Work request A — Rewrite the chart-task entries that follow the essay, substituting "graph" for "chart" and changing nothing else.

■ ■ ■ ■

That “old America,” as Glaude described it, is one rooted in hierarchy — an order built on white dominance, male privilege, and a narrow vision of Christian morality that left little room for those who lived or believed differently. For generations, this structure defined who counted as a “real American” and who did not.

Over the past half-century, however, that framework has begun to crumble. The civil-rights and women’s movements, immigration reform, and the steady assertion of LGBTQ+ rights have all transformed the cultural landscape. America’s population is now more racially and ethnically diverse than at any point in its history. Younger generations, raised in that diversity, tend to embrace pluralism as a fact of life rather than a threat to it.

But where some see progress, others see dislocation. The erosion of old hierarchies feels to many like a loss — of status, certainty, and belonging. Trump’s political genius, if it can be called that, lies in channeling that sense of grievance. “Make America Great Again” was not a promise of innovation or unity; it was a nostalgic summons to a mythic past when the boundaries of identity were clear, and the power of white men was unchallenged.

When Glaude called Trump the “death rattle” of that old America, he meant it was dying — noisily, painfully, and, at times, violently. The “loudness” is evident in the angry rallies, the online shouting, and the culture-war theatrics that dominate political life. The “violence” has been both physical — from Charlottesville to January 6— and psychological, reflected in the erosion of democratic norms and trust in institutions.

Still, every ending signals a beginning. The unrest of recent years is not only a story of decline; it is also a story of transformation. America is engaged in a long, uneven process of redefining who it is. The battle over belonging  — who gets to shape the national story, whose pain counts, whose voices are heard — is fierce because it matters. Glaude’s metaphor reminds us that the noise is not evidence of vitality, but of transition.

That truth was echoed in Tuesday’s elections. Across the country, voters rebuffed candidates who leaned into Trump-style grievance politics. Democrats scored major victories, including Zohran Mamdani’s historic win as mayor of New York City and decisive gubernatorial wins in Virginia and New Jersey. The results suggest that much of the electorate has grown weary of the anger and division that have dominated the public square for nearly a decade.

Five years after Glaude’s warning, the “death rattle” seems to be fading. The movement Trump embodied still exists — and may yet resurface — but it no longer defines the nation’s dominant rhythm. The noise of the old order is giving way, slowly, to the quieter pulse of a more inclusive, equitable, and forward-looking democracy.

I believe that the turbulence of the past decade will someday be remembered not as America’s unmaking, but as its painful rebirth. And now it’s up to us to take action that builds more momentum toward that future!

■ ■ ■ ■

Work request B — According to the essay on the fading of "old America," in which two states did Democrats win decisive gubernatorial races in Tuesday's elections?

Short-answer chart tasks:

■ ■ ■ ■

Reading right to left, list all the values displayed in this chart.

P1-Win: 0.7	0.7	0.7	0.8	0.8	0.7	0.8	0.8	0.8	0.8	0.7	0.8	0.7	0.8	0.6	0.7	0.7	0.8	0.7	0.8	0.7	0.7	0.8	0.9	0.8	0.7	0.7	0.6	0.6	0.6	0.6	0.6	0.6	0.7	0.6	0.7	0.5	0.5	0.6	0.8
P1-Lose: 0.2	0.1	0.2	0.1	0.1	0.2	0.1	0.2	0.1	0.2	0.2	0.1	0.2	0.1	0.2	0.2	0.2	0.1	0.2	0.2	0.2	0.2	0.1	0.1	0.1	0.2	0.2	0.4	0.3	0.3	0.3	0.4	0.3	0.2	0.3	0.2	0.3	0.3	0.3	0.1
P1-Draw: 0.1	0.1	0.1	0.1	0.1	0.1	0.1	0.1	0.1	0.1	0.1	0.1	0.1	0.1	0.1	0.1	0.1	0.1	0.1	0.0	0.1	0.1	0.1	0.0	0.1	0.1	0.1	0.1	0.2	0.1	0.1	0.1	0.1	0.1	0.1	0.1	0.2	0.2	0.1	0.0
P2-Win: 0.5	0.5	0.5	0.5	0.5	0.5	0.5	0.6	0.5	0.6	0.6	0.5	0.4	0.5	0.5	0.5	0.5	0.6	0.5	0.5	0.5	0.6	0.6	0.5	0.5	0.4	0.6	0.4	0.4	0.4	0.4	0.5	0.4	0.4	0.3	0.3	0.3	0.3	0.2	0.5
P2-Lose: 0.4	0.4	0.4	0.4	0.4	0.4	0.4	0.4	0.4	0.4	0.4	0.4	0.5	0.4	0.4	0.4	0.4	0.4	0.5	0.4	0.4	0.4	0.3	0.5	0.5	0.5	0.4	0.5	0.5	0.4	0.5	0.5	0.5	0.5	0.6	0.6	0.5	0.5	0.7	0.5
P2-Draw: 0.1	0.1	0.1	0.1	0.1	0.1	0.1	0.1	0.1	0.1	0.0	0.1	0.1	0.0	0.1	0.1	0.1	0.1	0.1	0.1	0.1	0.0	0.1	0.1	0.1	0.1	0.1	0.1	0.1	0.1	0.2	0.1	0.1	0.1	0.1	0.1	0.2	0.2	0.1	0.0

■ ■ ■ ■

Result A —
Reading right to left, list all the values displayed in this graph.

P1-Win: 0.7	0.7	0.7	0.8	0.8	0.7	0.8	0.8	0.8	0.8	0.7	0.8	0.7	0.8	0.6	0.7	0.7	0.8	0.7	0.8	0.7	0.7	0.8	0.9	0.8	0.7	0.7	0.6	0.6	0.6	0.6	0.6	0.6	0.7	0.6	0.7	0.5	0.5	0.6	0.8
P1-Lose: 0.2	0.1	0.2	0.1	0.1	0.2	0.1	0.2	0.1	0.2	0.2	0.1	0.2	0.1	0.2	0.2	0.2	0.1	0.2	0.2	0.2	0.2	0.1	0.1	0.1	0.2	0.2	0.4	0.3	0.3	0.3	0.4	0.3	0.2	0.3	0.2	0.3	0.3	0.3	0.1
P1-Draw: 0.1	0.1	0.1	0.1	0.1	0.1	0.1	0.1	0.1	0.1	0.1	0.1	0.1	0.1	0.1	0.1	0.1	0.1	0.1	0.0	0.1	0.1	0.1	0.0	0.1	0.1	0.1	0.1	0.2	0.1	0.1	0.1	0.1	0.1	0.1	0.1	0.2	0.2	0.1	0.0
P2-Win: 0.5	0.5	0.5	0.5	0.5	0.5	0.5	0.6	0.5	0.6	0.6	0.5	0.4	0.5	0.5	0.5	0.5	0.6	0.5	0.5	0.5	0.6	0.6	0.5	0.5	0.4	0.6	0.4	0.4	0.4	0.4	0.5	0.4	0.4	0.3	0.3	0.3	0.3	0.2	0.5
P2-Lose: 0.4	0.4	0.4	0.4	0.4	0.4	0.4	0.4	0.4	0.4	0.4	0.4	0.5	0.4	0.4	0.4	0.4	0.4	0.5	0.4	0.4	0.4	0.3	0.5	0.5	0.5	0.4	0.5	0.5	0.4	0.5	0.5	0.5	0.5	0.6	0.6	0.5	0.5	0.7	0.5
P2-Draw: 0.1	0.1	0.1	0.1	0.1	0.1	0.1	0.1	0.1	0.1	0.0	0.1	0.1	0.0	0.1	0.1	0.1	0.1	0.1	0.1	0.1	0.0	0.1	0.1	0.1	0.1	0.1	0.1	0.1	0.1	0.2	0.1	0.1	0.1	0.1	0.1	0.2	0.2	0.1	0.0

Result B — Virginia and New Jersey.